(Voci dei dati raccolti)
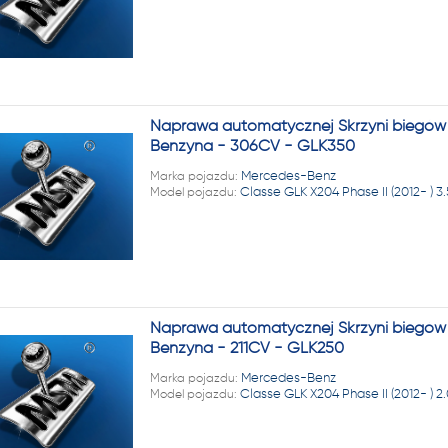
Naprawa automatycznej Skrzyni biegów M
Benzyna - 306CV - GLK350
Marka pojazdu:
Mercedes-Benz
Model pojazdu:
Classe GLK X204 Phase II (2012- ) 3
Naprawa automatycznej Skrzyni biegów M
Benzyna - 211CV - GLK250
Marka pojazdu:
Mercedes-Benz
Model pojazdu:
Classe GLK X204 Phase II (2012- ) 2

Consegna: Per favore, trova nelle voci tutte le righe che contengono la parola "Benzyna" e copiale.

Risultato:
Benzyna - 306CV - GLK350
Benzyna - 211CV - GLK250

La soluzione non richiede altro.